Thursday, August 14, 2014

Want to visit?

Kat doing a goat milking demo in 2012
We are busy getting ready for the Third Annual Livingston County Farm Crawl, which will be held next weekend, August 23 and 24 from 10 a.m. to 5 p.m. each day. In addition to visiting our farm, you can also visit four other nearby family farms.
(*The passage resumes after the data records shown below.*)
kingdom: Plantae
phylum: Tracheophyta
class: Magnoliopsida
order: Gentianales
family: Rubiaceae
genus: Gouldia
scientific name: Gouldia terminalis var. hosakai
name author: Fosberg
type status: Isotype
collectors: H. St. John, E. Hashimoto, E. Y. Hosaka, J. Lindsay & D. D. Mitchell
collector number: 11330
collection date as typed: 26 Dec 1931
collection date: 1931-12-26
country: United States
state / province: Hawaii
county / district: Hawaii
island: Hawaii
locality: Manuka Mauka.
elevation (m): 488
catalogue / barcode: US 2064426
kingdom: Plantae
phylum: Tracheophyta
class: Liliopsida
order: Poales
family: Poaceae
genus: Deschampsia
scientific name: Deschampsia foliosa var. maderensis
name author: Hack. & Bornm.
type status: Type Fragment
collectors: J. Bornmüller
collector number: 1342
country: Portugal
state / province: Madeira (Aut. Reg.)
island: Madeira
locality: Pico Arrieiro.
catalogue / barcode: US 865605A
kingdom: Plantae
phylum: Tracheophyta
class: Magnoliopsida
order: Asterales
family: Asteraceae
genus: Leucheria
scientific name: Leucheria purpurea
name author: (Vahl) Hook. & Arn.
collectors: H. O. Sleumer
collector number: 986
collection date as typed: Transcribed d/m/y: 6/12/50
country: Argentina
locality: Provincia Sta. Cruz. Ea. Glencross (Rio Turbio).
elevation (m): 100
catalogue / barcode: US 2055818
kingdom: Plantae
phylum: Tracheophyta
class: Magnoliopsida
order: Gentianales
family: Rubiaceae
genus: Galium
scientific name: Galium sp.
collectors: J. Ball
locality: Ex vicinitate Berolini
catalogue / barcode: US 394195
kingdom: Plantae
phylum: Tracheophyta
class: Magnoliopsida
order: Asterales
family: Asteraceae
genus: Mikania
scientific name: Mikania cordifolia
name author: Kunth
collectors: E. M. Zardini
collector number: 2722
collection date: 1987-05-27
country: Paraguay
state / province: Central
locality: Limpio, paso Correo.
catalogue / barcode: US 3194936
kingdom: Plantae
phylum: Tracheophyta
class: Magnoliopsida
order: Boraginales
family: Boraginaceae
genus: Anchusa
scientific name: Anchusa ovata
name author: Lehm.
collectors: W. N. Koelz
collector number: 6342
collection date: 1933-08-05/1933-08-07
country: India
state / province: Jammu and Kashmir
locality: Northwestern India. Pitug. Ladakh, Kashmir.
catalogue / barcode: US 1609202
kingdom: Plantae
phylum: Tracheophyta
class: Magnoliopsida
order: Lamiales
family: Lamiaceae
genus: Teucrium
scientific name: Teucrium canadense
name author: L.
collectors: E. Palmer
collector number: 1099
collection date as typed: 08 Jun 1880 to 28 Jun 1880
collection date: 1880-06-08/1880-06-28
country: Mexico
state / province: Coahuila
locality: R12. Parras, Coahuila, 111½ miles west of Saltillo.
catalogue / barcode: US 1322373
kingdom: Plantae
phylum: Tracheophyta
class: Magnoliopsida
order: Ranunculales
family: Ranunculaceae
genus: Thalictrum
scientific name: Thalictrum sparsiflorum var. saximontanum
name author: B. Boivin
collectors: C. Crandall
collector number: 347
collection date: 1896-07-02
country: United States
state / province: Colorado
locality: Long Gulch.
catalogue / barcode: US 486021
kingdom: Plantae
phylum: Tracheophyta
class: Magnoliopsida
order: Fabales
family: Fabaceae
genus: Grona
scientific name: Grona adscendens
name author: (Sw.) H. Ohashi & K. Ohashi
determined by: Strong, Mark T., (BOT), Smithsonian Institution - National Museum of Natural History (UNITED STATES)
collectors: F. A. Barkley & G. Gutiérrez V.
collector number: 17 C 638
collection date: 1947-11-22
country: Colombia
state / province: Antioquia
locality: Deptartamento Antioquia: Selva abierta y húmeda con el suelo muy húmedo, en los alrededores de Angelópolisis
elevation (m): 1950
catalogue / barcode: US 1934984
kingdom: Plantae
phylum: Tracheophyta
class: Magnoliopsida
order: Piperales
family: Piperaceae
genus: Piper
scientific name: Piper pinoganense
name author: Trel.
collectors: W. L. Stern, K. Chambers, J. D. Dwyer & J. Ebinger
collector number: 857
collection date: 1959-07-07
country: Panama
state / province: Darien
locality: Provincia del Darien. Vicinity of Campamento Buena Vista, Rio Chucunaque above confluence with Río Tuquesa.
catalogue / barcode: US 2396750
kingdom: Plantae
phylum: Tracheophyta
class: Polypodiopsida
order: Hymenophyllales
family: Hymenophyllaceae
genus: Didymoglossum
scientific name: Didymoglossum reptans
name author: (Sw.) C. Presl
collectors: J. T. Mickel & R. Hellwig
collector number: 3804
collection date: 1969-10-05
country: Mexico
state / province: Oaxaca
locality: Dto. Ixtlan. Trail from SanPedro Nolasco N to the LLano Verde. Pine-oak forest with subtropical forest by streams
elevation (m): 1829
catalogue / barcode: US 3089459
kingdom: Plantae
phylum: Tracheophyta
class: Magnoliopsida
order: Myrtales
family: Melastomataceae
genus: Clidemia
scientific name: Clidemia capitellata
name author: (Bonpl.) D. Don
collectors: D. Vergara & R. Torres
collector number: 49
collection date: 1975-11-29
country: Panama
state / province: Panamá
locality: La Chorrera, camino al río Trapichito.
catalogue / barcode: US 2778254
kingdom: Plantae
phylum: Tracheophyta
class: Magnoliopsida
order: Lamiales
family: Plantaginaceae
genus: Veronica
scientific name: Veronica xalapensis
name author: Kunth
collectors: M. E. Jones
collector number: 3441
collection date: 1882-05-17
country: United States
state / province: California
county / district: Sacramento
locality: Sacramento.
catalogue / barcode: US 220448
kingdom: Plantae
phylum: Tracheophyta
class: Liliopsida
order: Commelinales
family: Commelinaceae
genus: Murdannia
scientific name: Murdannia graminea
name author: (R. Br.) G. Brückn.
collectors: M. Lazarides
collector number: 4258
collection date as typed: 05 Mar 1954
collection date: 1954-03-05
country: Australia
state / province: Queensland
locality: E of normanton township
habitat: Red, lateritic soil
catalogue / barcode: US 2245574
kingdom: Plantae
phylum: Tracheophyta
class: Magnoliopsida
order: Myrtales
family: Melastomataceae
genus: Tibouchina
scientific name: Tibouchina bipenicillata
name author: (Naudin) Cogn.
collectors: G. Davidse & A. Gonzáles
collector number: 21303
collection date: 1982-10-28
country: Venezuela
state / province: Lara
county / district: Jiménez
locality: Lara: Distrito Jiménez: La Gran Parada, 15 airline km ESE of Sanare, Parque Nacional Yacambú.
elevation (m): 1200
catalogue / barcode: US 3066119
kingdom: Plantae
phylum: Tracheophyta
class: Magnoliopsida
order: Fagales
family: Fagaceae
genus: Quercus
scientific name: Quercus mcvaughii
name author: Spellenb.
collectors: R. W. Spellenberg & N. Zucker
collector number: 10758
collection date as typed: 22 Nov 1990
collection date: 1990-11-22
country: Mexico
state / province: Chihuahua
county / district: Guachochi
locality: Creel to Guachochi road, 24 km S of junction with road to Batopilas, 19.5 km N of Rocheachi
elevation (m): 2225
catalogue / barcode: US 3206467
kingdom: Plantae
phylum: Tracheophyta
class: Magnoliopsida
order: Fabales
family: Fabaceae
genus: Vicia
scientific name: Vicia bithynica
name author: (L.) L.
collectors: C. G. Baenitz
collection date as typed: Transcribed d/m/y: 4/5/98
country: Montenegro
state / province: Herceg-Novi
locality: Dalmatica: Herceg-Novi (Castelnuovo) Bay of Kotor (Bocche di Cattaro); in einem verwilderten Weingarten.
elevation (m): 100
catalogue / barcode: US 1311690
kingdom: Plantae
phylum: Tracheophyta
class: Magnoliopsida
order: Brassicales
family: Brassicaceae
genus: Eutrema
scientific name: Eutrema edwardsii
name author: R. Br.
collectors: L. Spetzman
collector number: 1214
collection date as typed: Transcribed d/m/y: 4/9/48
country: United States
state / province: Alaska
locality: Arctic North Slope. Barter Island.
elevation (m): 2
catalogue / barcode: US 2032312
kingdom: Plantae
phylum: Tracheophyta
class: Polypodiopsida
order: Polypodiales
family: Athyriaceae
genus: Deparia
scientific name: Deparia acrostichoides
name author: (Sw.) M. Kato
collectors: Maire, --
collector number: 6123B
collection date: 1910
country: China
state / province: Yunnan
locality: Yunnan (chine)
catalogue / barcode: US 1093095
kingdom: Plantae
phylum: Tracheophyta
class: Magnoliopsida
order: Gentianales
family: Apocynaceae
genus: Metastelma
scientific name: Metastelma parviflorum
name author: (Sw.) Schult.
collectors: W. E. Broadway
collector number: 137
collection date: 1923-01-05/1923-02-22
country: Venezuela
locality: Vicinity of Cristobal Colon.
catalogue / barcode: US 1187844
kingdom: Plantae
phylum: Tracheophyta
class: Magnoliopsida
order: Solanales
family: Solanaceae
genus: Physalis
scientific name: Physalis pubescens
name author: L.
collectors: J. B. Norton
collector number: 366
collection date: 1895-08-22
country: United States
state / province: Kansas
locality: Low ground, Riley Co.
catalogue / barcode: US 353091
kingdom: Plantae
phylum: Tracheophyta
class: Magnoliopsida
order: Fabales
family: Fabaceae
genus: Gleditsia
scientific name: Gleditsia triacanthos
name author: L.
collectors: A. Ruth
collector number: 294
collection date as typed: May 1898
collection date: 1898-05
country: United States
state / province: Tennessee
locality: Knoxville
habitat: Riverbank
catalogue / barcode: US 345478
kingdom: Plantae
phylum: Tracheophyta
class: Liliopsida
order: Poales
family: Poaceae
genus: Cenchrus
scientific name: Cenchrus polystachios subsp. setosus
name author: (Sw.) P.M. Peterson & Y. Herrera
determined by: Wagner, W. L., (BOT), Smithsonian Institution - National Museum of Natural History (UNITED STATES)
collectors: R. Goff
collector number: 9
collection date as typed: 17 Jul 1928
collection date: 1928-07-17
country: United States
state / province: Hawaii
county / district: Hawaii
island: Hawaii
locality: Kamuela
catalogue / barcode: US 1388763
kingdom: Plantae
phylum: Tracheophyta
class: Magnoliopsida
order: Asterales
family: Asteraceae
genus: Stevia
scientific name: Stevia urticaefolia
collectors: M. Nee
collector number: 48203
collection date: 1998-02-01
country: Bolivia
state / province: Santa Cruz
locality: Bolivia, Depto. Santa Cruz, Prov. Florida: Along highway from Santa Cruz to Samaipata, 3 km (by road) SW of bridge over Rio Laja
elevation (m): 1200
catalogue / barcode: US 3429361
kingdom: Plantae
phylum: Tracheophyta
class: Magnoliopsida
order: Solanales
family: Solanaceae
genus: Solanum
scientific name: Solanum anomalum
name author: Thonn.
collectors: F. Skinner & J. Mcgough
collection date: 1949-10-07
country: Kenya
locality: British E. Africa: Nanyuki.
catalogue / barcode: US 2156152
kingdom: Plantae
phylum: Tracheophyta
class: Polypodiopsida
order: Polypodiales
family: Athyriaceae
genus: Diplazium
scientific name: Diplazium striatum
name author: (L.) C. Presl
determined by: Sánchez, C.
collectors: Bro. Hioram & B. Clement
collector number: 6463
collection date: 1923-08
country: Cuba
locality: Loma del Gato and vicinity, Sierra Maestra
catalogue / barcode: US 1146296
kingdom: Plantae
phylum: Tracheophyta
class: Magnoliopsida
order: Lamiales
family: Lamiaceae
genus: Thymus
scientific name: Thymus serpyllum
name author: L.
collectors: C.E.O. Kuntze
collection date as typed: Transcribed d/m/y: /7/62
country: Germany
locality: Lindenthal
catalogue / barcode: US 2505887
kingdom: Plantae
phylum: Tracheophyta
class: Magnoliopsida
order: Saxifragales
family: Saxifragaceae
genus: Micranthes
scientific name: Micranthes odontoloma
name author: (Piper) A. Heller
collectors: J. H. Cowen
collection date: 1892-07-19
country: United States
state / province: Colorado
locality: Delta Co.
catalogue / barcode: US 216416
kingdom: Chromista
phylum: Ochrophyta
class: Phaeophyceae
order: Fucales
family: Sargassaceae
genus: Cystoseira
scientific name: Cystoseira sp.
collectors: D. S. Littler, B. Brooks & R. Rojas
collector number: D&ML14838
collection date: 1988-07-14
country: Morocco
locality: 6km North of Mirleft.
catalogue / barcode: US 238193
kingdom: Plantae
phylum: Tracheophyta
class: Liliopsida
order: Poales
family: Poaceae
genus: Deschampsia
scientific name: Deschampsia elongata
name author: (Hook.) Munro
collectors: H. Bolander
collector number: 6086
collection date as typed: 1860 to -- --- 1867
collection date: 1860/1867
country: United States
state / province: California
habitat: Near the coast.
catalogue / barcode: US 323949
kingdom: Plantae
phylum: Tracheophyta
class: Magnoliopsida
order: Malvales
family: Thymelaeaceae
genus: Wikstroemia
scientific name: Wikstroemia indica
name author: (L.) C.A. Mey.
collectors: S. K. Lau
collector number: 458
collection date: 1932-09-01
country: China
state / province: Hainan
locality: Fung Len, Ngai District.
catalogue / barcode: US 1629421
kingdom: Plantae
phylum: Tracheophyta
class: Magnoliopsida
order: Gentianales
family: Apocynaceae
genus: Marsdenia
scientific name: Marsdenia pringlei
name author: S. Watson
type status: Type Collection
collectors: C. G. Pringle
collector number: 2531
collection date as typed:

Set-up of our soap and wool the first year
Why are we doing this? Well, it all started when I was complaining to a friend one day. You see, we used to get quite a few phone calls and emails from total strangers who wanted to come see our farm in person because they'd seen our website or read one of my books or seen an article and so on. At first it was a lot of fun! But after the tenth or fifteenth time, you start to realize that nothing gets done when you're walking around with visitors chatting -- even when they volunteer to help you, because really, they don't know what they're doing so it takes longer to explain things to them than it would to just do it yourself. So, I decided to set aside a few days each summer just for visitors. Whenever someone would contact me about visiting, I'd suggest that they come on one of our Open Farm days. We did that for a few years, and then one day I was complaining to a farm friend in Iowa about how much work it was to get the farm all gussied up just for a dozen or so visitors. And she said, "Why don't you have a farm crawl?" A what?

I guess pubs are few and far between in Iowa, so instead of pub crawls they do farm crawls. It made sense that if a few farms got together to promote a day where people could visit multiple farms, we would get more visitors. There were four farms total, and we figured that if each of us could get 10 or 20 people to come, that would be 40 to 80 for all four farms. We were all very surprised and excited when we had 300 visitors that first year!

Last year another farm joined, making a total of five farms for people to visit, and this year we've decided to go from Saturday only to Sunday also. If the number of visitors continues to grow, it could get a little crazy on a single day.

You can visit the official Farm Crawl website to see the map and list of farms, which includes what you will see at each farm and what will be available to buy. Here is what will be happening on Antiquity Oaks:

Available to purchase: vegetables, eggs (both chicken and duck), goat milk soap made with organic oils, Shetland wool roving, Shetland and llama yarn, raw Shetland fleeces, Old English Southdown wool batting, naturally colored sheepskins, llama and wool rugs, books on raising livestock, gardening, homesteading, etc. Credit cards accepted.

Saturday, 10:30 a.m. Goat milking
Saturday, 11 a.m. to 1 p.m. Solar oven cooking demo
Saturday, 2 p.m. Mozzarella making
Sunday, 11 a.m. Scything (cutting grass hay with a scythe)
Sunday, 11 a.m. to 1 p.m. Solar oven cooking demo
Sunday, 3 p.m. Goat milking


Velva said...

There is an annual farm tour here locally and I love it! I spend the whole weekend visiting local farms- it is a great thing.


SkippyMom said...

Although I am not close enough to ever visit, I would've loved to. As it is - SURPRISE! we moved to the "country" - the hills and farmland of Virginia last year. From suburbia. Not such a shock because I grew up farming and we have always vacationed here, but I am itching to use our acre to have a garden and a few chickens, maybe a goat in the future. There will only be two of us, [last one leaves for college in a year] so it will be a great source of something to keep me [so, so, so] busy with the empty nest, but for food.

Our neighbors have chickens and they have been so generous in teaching us and gifting us with eggs. We'll see what next spring and summer brings.

Glad this has turned into such a success for you!

Deborah Niemann said...

Congratulations, SkippyMom! That's great!